Alumni Profiles:
Stanley Felsinger ’66
George Whipple 3d ’77
Ken Tamashiro ’76
Jonathan Blank ’86 and Barclay Powers ’86
Roya Babanoury ’92

Washington Chef Pleases Alumni Palates

What makes a professional chef knock himself out on his day off to prepare a free gourmet dinner for 20 alumni? And what makes him do this several Saturdays a year?

 For Ken Tamashiro '76, it's the example set by retired history Professor James Shenton '49, who used to treat students in his senior seminar to elegant restaurant dinners at the end of every semester.

 "That gesture of Shenton's is one of the reasons for the dinners I have," says Tamashiro, who has trained in some of France's finest restaurants and runs an executive dining room at the Federal National Mortgage Administration. 

Not only did the Shenton dinners add to Tamashiro's then-growing interest in fine cuisine, they also made him want to give back, somehow, to Alma Mater. So a few years ago, Tamashiro started hosting Washington D.C.'s Columbia Dinner Group several times a year. Tamashiro hosted his 19th dinner on Saturday, December 19, with a 1940s theme that included Big Band music, Rodgers and Hammerstein show tunes and period dancing.

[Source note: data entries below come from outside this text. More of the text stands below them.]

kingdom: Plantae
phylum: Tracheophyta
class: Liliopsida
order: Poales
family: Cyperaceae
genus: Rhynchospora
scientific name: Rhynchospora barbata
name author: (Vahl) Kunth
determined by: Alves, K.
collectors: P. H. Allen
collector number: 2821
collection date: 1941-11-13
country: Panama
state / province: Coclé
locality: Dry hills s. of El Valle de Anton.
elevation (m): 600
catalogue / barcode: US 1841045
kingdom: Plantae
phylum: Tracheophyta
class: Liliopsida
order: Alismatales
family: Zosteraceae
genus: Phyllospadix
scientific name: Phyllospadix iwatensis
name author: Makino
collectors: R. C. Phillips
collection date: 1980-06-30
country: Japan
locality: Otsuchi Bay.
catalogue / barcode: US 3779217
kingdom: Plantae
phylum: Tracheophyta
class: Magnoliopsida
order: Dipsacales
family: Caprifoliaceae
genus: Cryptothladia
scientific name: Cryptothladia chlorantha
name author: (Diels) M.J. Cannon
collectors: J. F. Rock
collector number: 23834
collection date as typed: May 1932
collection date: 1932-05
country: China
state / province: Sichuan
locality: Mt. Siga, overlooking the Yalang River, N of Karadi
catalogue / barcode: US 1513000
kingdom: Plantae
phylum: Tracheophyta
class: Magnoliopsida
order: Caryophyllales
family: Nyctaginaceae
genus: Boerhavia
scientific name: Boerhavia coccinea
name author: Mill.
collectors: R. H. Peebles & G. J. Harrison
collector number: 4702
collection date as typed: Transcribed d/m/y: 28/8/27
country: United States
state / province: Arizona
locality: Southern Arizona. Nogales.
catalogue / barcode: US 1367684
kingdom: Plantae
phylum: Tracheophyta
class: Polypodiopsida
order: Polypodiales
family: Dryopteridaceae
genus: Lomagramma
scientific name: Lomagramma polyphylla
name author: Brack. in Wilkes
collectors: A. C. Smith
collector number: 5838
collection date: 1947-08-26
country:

"By offering this as a free meal I realized I could on the one hand do my part to contribute to the Columbia alumni network, but that I was also helping people--especially recent graduates--who maybe couldn't afford one of these meals if it was served in a restaurant," he says.
 

Ken Tamashiro '76
PHOTO: SEVA RASKIN
Anyone in the nation's capital with a Columbia connection who's lucky enough to meet Tamashiro is likely to receive an invitation. One recent dinner featured about 20 people--several men and women from various classes, and a healthy sprinkling of folks from the various graduate and professional schools. Some of the people had never even met Tamashiro; he'd picked their names from an alumni directory and summoned them with a letter urging them to come for "lively conversation and a sampling of my labor as a working chef and culinary historian."
 
The delicacies Tamashiro serves his alumni guests make them fully aware of how lucky they are. One menu featured a savory pumpkin soup followed by a rosemary-laced boeuf bourgignon served with hearty red wines. The desert selection always includes some kind of cheesecake, a bow to the various ethnic cheesecakes Shenton brought to his senior seminars for the students' enjoyment.
 
Tamashiro started off hosting about eight people in his small apartment on New Hampshire Avenue in downtown Washington.
 
"Everyone was always amazed at the quantity of the food and the quality of the food, and all of this coming out of a kitchen that two people could barely fit in," says Paul Chaconas '77, who has been on the guest list since the early days. As the guest list grew, Tamashiro started using his apartment building's spacious party room and kitchen. But he still does most of the cooking in his own tiny kitchen, without showing signs of stress.
 
"The man obviously enjoys what he's doing," Chaconas says.
 
Tamashiro says Columbia gave birth to his two passions--history and cooking. He came to love history by studying with Shenton. He started to enjoy cooking when he opted out of the John Jay meal plan and had to rely instead on a hot plate in his Carman dorm room. These days, he dreams of opening a cooking school in Hawaii and talks of working with Shenton on updating a 1970s cookbook about ethnic cuisine in America.
 
But for now, there are pleasant evenings in store for alumni in the D.C. area.
 
"The good news or the bad news," Tamashiro says, "is that the latest alumni directory has more than doubled my potential guest list."